Text passage:
┌──

Where Have the Bananas Gone?

Written by Usha Rao, PhD Scholar, Indian Institute of Technology, New Delhi

The notion that cities are built on sacrifice is a theme that I explore in a literal and figurative sense in this piece.

My research is set in Ulsoor, a neighbourhood with a hoary past that nestles in the heart of Bangalore, merely a kilometre away from the ‘new Bangalore’ hot spots. Bangalore is one of the fastest growing cities in Asia and continues to be pitched to global investors as a ‘world class metropolis.’ The city has spread rapidly into the hinterland, its agricultural fields now in the process of being subsumed into landbanks for business parks and special economic zones (SEZs). The ever-shifting boundaries confound any attempt to define where the city ends or begins.

Ulsoor has a five-hundred-year-old history and a time-less mythical past. The neighbourhood and its boundaries are re-produced annually through its jatres (festivals). These performances anchor collective memory and histories of its inhabitants within the landscape of the neighbourhood. The metro, a symbol of the city of the future, thunders on over the neighbourhood unhindered by the annual performances that unfold and flow in the street beneath its grey, concrete shade. While the city at large is in a state of flux, the idea of Ulsoor as an ooru (as site of collective identity and belonging) endures for many of its inhabitants, past and present.

Bananas

Kavanaa1

The city swallows everything, they say. It creeps into the countryside where once grapes glowed in the afternoon light. Between cool green wells and muddy tanks.

Groans and shrieks of earth movers syncopate with the thud of borewells running dry.. Grey pillars rise. Concrete does not hold if the water is not pure enough to drink, they say. If not it bubbles and breaks and will take down 100s of bodies with it..2

Stones are held with thickened blood, they say. Else they fall apart. Like the South Gate of the mud fort from long ago. The Red Man3 despaired. The gate stood strong after she poured her blood and that of her unborn child. In the dead of night. Was that a sigh of death or a curse that was heard as the last drop soaked the earth?

└──

Dataset extract:
┌──

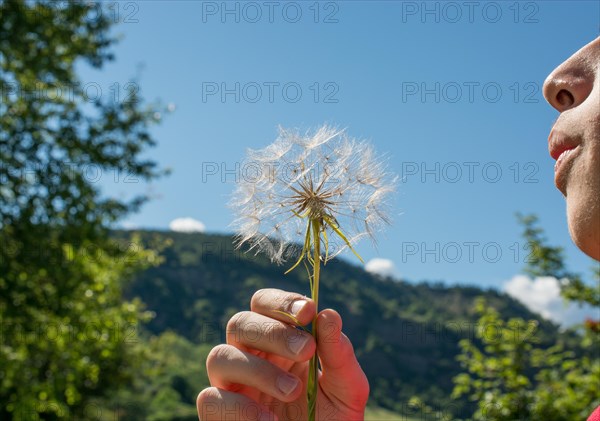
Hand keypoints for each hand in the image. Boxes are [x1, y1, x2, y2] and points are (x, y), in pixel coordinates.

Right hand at [197, 288, 368, 419]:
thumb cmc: (333, 420)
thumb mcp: (347, 388)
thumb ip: (340, 354)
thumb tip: (328, 315)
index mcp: (278, 341)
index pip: (264, 304)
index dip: (280, 302)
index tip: (308, 311)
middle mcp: (250, 357)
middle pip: (239, 323)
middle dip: (273, 332)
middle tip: (307, 350)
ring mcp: (232, 386)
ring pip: (219, 356)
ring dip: (258, 370)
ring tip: (293, 391)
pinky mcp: (220, 415)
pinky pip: (210, 399)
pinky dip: (240, 408)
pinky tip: (269, 420)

└──

Exercise instructions:
• A. In the text about Ulsoor, how far is the neighborhood from the "new Bangalore" hot spots?
• B. Reproduce the passage of the Ulsoor text between "The city swallows" and "soaked the earth?", inclusive.

Solutions to the problems:
• A. Merely a kilometer away.

• B.
The city swallows everything, they say. It creeps into the countryside where once grapes glowed in the afternoon light. Between cool green wells and muddy tanks.

Groans and shrieks of earth movers syncopate with the thud of borewells running dry.. Grey pillars rise. Concrete does not hold if the water is not pure enough to drink, they say. If not it bubbles and breaks and will take down 100s of bodies with it..2

Stones are held with thickened blood, they say. Else they fall apart. Like the South Gate of the mud fort from long ago. The Red Man3 despaired. The gate stood strong after she poured her blood and that of her unborn child. In the dead of night. Was that a sigh of death or a curse that was heard as the last drop soaked the earth?